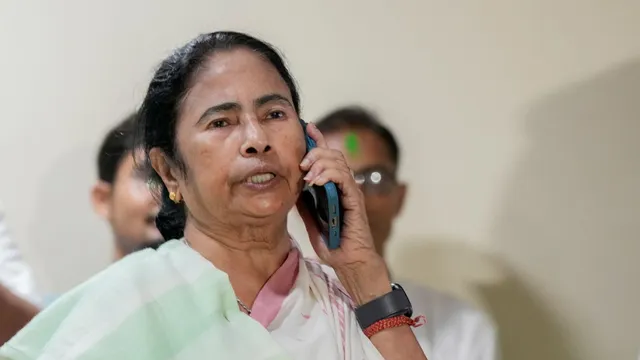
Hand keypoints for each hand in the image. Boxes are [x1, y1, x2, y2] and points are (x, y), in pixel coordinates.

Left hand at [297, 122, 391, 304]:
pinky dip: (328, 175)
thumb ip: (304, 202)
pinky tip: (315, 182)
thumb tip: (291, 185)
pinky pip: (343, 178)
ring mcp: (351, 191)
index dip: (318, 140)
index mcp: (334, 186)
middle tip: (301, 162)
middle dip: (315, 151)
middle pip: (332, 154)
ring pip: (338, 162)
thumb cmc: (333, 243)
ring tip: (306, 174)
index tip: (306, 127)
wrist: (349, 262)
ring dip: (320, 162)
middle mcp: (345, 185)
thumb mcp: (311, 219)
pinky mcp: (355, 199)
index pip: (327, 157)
──────────
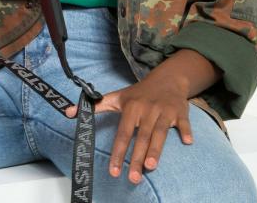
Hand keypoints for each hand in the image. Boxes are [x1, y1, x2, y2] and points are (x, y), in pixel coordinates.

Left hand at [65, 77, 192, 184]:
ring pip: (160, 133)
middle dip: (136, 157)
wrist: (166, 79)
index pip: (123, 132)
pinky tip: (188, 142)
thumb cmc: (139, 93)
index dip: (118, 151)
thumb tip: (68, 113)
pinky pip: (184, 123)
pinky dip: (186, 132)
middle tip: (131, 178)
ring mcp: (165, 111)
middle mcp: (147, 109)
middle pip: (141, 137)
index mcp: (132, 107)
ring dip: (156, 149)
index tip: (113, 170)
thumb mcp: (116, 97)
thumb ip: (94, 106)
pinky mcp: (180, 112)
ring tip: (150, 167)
──────────
EXERCISE BRIEF = Write down, word for word, the lines above from the one containing "ring tip: (306, 174)" through the one containing "index pip: (327, 157)", both ends included.

TASK SOLUTION =
ring tip: (306, 174)
index tip: (306, 127)
wrist: (349, 262)
ring dip: (320, 162)
middle mcp: (345, 185)
thumb mcp: (311, 219)
pinky mcp: (355, 199)
index pip: (327, 157)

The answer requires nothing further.